Stephan Kaiser von der Geschichtswerkstatt Süderelbe betonte zu Beginn, dass diese neue Erinnerungstafel Ergebnis der Arbeit von Schüler:innen und Schüler sowie der Lehrer:innen aus dem Gymnasium Süderelbe war, die aus Anlass eines Besuchs der ANEI 2021 diese NS-Opfergruppe für sich zum Thema machten. Holger Artus von der Projektgruppe italienische Militärinternierte Hamburg begrüßte, dass es in Hamburg einen weiteren Erinnerungsort für italienische Militärinternierte in Hamburg gibt.

In einem anschließenden Rundgang durch das Gelände am Harburger Falkenberg sprach Gunter Buck von der Geschichtswerkstatt Süderelbe über das KZ Außenlager am Falkenbergsweg, das von September 1944 bis Februar 1945 für 500 jüdische Frauen eingerichtet worden war.
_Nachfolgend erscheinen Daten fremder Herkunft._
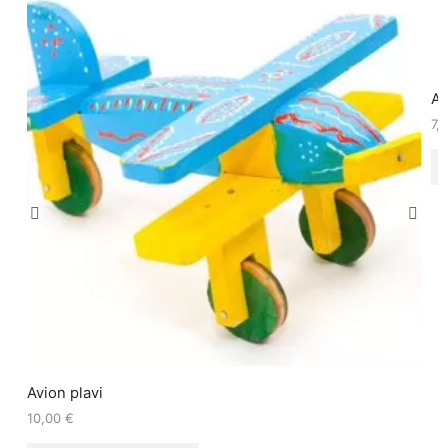
Au
7,
Avion plavi
10,00
€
Sie arbeitete am Bau von Behelfsheimen bzw. Plattenhäusern zusammen mit den italienischen Militärinternierten und anderen Bauaufträgen beim Bau der Falkenberg-Siedlung. Vorallem ging es bei den Arbeiten um das ausgehen der Gräben für die Rohrleitungen.

Er schilderte die Wiederentdeckung des KZ-Außenlager in den 1980er Jahren. Ergriffen lass er aus einem Brief von Ina Weiss an Karl-Heinz Schultz ihre Bereitschaft damals bekundete, über das KZ zu sprechen. „Sie sind der erste Deutsche nach vielen Jahrzehnten, der mich fragt.“ 1984 hatte Karl-Heinz Schultz eine Anzeige in eine israelischen Zeitung veröffentlichtö

Die Kundgebung und der anschließende Rundgang endete an den Stolpersteinen für die jüdischen Frauen, die hier ums Leben kam. Die Teilnehmer:innen legten Blumen nieder.